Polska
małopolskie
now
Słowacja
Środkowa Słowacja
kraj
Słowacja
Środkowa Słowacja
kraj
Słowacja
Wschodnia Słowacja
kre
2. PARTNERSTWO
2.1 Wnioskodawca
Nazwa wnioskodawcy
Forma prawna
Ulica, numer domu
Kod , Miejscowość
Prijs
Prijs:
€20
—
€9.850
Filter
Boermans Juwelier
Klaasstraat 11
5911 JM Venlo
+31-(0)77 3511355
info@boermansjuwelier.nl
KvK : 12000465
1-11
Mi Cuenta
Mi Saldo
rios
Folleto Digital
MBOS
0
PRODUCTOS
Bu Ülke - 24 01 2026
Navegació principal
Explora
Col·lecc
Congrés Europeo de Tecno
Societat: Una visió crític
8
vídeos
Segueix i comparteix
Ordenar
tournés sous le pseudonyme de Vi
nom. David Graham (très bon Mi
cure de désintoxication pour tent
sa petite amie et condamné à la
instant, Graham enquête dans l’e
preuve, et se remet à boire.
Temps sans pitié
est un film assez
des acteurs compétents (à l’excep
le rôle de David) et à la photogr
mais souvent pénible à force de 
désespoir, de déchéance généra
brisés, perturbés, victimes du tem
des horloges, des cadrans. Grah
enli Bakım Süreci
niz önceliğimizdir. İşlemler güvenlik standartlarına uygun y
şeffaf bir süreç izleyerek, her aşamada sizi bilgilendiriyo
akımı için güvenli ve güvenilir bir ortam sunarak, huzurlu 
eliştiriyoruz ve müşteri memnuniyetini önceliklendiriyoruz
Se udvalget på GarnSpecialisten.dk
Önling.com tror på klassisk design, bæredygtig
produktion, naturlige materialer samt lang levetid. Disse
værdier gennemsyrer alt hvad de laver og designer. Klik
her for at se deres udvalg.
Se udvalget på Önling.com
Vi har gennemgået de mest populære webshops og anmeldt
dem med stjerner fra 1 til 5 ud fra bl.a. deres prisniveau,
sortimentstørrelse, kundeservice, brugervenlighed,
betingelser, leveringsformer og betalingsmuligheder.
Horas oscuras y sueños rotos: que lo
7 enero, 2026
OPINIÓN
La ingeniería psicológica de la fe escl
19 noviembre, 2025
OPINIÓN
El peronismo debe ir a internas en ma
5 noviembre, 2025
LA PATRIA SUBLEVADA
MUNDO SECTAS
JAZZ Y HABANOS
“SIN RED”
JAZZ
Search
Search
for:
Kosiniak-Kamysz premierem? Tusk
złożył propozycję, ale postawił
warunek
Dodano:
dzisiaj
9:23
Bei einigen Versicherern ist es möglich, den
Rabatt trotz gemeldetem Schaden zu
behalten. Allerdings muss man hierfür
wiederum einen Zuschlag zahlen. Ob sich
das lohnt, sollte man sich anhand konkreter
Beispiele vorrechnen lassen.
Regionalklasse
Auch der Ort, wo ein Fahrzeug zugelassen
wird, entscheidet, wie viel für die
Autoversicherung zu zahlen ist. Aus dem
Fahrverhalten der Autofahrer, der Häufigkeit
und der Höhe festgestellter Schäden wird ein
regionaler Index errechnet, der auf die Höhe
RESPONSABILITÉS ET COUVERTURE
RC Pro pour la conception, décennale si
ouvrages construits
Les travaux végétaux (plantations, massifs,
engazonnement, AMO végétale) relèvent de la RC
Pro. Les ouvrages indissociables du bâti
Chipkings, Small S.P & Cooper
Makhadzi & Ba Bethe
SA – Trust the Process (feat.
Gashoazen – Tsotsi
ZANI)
━━━━
• Your objective: Produce a verbatim copy of the lines from the one holding "Pro. Les ouvrages indissociables du bâti" to the final line of the data, and nothing more.

• Answer:
Pro. Les ouvrages indissociables du bâti
Chipkings, Small S.P & Cooper
Makhadzi & Ba Bethe
SA – Trust the Process (feat.
Gashoazen – Tsotsi
ZANI)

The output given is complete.